Exercise requirements:
a - Pull out every line of the rows that contains the string "Cyanocitta".
b - Continue the forum post about RStudio crashing while filling a database, picking up right after its last line.

Not possible to add data to the database.

I'm using the latest RStudio desktop 2023.03 and when filling a database I'm not able to finish adding all the data.
Rstudio crashes with errors similar to this one: R Studio crashes with fatal error: elf_dynamic_array_reader.h:61] tag not found or this issue.

library("progress")
library("dplyr")
library("DBI")
library("BOE") # devtools::install_github("ropenspain/BOE")
library("duckdb")

update_sumarios <- function(con, start = "2009-01-01") {
    last_date <- con |>
        tbl("sumario")  |>
        filter(date == max(date)) |>
        pull(date) |>
        unique()
    if (length(last_date) == 0) {
        last_date <- as.Date(start)
    }

    date <- as.Date(last_date) + 1
    days <- as.numeric(Sys.Date() - date)
    pb <- progress_bar$new(total = days,
                           format = "  downloading :what [:bar] :percent :elapsedfull :eta",
    )
    t.init <- Sys.time()
    pb$tick(0)
    while (date < Sys.Date()) {
        pb$tick(tokens = list(what = date))
        suma <- try(retrieve_sumario(date), silent = TRUE)
        if (is(suma, "try-error")) {
            date <- date + 1
            next
        }
        suma$date <- as.character(suma$date)
        dbAppendTable(con, "sumario", suma)
        date <- date + 1
    }
    t.end <- Sys.time() - t.init
    message("Updated ", days, " in ", round(t.end, 2), units(t.end))
}

create_tables <- function(con) {
    types_sumario <- c(date = "DATE", sumario_nbo = "TEXT", sumario_code = "TEXT",
                       section = "TEXT", section_number = "TEXT", departament = "TEXT",
                       departament_etq = "TEXT", epigraph = "TEXT", text = "TEXT", publication = "TEXT",
                       pages = "DOUBLE")

Extracted entries:
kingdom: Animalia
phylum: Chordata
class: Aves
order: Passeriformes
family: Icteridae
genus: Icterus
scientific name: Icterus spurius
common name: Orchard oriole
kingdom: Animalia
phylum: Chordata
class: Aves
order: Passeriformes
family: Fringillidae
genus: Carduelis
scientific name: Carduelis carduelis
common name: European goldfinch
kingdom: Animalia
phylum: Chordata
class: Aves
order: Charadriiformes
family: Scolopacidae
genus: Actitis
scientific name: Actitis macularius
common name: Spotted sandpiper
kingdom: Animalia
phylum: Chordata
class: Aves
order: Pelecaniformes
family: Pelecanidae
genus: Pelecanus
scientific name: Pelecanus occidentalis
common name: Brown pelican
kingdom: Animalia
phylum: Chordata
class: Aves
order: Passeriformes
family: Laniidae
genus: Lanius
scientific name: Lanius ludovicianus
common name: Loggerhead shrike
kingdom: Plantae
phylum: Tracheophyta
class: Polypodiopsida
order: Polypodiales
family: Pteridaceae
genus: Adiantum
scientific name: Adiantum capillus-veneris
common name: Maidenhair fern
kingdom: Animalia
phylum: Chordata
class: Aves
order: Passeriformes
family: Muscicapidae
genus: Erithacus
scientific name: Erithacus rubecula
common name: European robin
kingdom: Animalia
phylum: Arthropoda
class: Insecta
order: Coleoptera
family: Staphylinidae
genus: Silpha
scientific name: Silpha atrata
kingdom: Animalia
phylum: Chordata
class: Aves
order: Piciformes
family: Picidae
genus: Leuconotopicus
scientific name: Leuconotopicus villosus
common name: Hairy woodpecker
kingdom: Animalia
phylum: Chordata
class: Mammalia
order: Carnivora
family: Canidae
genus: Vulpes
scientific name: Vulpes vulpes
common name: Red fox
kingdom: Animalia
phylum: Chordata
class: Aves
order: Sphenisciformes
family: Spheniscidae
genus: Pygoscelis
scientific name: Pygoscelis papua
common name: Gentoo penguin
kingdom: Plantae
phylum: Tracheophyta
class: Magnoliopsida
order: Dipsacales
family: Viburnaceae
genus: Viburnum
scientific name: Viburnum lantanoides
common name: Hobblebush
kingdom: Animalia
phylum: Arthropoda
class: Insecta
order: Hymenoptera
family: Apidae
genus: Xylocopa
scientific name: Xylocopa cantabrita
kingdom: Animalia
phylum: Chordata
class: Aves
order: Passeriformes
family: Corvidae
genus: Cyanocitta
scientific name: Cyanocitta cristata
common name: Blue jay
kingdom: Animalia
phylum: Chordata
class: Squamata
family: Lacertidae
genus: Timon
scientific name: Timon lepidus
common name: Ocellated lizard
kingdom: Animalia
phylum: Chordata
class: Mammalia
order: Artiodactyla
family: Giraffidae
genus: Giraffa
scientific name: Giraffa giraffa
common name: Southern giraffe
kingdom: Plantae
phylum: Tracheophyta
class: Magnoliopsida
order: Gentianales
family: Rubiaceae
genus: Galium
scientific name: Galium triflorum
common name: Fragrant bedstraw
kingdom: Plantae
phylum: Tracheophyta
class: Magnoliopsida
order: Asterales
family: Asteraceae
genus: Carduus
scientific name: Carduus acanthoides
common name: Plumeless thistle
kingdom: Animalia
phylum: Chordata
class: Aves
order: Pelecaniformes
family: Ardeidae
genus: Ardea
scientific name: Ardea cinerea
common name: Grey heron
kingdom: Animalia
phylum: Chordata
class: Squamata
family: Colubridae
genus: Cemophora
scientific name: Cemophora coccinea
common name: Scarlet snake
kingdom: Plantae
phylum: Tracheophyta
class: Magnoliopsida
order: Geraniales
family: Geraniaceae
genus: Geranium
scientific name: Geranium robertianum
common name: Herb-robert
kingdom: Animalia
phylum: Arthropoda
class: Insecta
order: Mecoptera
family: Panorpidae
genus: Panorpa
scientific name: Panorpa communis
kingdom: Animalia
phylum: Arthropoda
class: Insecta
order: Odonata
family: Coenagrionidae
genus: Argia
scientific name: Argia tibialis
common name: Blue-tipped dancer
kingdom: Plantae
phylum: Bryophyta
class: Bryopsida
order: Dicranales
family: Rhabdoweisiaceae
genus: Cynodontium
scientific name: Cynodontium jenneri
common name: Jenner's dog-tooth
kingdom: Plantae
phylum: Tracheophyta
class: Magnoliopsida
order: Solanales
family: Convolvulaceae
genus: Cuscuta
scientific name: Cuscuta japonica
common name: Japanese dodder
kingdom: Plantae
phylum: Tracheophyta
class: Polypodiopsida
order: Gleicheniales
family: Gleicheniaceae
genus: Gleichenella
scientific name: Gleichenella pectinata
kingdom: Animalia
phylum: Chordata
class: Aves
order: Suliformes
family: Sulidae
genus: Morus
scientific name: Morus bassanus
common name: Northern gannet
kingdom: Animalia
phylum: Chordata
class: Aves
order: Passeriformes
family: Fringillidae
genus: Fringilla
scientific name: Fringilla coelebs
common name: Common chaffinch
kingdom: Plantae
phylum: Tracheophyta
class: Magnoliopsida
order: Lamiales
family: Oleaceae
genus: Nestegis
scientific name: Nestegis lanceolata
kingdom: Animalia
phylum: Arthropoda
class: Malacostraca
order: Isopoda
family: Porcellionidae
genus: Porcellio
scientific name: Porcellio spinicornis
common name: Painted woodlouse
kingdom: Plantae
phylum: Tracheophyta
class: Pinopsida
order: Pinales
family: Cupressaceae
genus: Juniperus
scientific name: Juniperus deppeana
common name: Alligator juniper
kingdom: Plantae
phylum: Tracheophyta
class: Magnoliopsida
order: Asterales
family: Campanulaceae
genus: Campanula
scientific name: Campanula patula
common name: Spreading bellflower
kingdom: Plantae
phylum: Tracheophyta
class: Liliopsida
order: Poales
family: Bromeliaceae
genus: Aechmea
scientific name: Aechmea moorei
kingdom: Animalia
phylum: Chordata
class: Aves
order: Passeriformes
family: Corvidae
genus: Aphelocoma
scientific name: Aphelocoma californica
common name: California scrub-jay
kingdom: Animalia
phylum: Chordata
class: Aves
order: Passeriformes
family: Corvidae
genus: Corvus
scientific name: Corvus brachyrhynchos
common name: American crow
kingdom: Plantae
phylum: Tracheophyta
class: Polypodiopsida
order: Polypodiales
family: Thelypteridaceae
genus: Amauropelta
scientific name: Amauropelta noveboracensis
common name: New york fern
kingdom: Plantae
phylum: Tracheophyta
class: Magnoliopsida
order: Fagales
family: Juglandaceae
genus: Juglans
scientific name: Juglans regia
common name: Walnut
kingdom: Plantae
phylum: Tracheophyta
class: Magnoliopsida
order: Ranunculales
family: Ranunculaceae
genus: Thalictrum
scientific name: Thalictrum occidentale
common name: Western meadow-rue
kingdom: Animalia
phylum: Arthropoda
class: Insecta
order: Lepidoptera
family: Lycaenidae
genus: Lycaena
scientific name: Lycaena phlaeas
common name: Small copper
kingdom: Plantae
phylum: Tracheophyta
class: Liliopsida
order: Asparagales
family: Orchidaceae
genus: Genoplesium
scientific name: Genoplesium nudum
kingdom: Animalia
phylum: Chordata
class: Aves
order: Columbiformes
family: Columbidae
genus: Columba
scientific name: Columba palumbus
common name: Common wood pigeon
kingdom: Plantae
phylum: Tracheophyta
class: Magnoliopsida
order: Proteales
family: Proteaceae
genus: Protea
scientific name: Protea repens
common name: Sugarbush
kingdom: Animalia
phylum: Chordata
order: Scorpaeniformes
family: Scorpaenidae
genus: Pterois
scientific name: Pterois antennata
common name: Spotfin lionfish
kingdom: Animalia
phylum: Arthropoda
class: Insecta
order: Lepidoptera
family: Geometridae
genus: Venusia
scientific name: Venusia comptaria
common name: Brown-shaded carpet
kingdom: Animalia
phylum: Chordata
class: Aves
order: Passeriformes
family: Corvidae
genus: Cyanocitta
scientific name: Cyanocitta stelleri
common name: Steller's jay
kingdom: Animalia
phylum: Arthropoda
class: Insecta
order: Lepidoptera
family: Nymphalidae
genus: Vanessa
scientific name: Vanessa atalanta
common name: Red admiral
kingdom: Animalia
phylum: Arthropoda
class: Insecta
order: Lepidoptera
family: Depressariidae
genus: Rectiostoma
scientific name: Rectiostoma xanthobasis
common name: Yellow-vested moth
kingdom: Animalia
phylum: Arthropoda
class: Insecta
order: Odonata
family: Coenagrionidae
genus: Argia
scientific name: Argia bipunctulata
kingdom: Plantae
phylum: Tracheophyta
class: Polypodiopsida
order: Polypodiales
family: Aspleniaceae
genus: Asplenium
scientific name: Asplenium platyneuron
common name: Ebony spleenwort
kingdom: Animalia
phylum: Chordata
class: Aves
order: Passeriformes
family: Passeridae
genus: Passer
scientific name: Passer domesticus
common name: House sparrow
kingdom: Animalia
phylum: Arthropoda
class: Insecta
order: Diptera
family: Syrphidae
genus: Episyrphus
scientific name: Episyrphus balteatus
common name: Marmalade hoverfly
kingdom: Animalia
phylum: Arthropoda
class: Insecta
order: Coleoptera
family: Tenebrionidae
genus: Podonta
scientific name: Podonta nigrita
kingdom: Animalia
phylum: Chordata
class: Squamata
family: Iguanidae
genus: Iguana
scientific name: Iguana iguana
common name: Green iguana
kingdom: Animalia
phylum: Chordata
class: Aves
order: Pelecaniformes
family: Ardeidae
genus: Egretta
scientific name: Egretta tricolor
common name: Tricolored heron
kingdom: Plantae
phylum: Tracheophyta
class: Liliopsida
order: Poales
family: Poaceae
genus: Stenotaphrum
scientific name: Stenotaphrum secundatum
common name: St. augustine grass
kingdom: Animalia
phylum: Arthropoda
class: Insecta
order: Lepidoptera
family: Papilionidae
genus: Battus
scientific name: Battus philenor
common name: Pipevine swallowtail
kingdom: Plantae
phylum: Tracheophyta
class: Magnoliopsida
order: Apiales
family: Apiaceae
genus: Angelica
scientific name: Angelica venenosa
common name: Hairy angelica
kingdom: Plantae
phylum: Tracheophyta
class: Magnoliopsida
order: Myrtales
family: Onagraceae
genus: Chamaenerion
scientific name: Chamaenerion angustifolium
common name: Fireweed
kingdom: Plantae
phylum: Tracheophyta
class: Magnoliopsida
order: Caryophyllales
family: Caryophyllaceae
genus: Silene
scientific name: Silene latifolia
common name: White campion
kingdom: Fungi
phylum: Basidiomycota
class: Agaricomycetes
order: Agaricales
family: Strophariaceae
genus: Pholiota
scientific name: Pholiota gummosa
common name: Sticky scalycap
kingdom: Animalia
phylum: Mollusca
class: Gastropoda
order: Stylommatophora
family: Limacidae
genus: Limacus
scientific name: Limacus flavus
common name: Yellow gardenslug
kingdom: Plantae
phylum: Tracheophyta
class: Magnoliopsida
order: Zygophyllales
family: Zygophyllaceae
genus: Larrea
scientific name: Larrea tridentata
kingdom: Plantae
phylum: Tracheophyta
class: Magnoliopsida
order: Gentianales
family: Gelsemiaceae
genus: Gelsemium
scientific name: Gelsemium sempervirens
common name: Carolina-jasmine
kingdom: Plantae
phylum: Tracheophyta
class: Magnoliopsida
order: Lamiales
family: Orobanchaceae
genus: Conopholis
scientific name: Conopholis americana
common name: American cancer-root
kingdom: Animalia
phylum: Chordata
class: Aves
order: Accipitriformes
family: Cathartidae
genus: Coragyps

Answers for the tasks:
a -
genus: Cyanocitta
scientific name: Cyanocitta cristata
genus: Cyanocitta
scientific name: Cyanocitta stelleri

b -
    types_pub <- c(identificador = "TEXT", titulo = "TEXT", diario = "TEXT",
                   diario_numero = "TEXT",
                   seccion = "TEXT", subseccion = "TEXT", departamento = "TEXT",
                   rango = "TEXT", numero_oficial = "TEXT", fecha_disposicion = "DATE",
                   fecha_publicacion = "DATE", fecha_vigencia = "DATE",
                   fecha_derogacion = "DATE",
                   letra_imagen = "TEXT", pagina_inicial = "TEXT", pagina_final = "TEXT",
                   suplemento_letra_imagen = "TEXT", suplemento_pagina_inicial = "TEXT",
                   suplemento_pagina_final = "TEXT", estatus_legislativo = "TEXT",
                   origen_legislativo = "TEXT", estado_consolidacion = "TEXT",
                   judicialmente_anulada = "TEXT",
                   vigencia_agotada = "TEXT", estatus_derogacion = "TEXT", url_epub = "TEXT",
                   url_pdf = "TEXT", url_pdf_catalan = "TEXT", url_pdf_euskera = "TEXT",
                   url_pdf_gallego = "TEXT", url_pdf_valenciano = "TEXT", url_eli = "TEXT",
                   departamento_codigo = "TEXT", fecha_actualizacion = "TIMESTAMP",
                   text = "TEXT")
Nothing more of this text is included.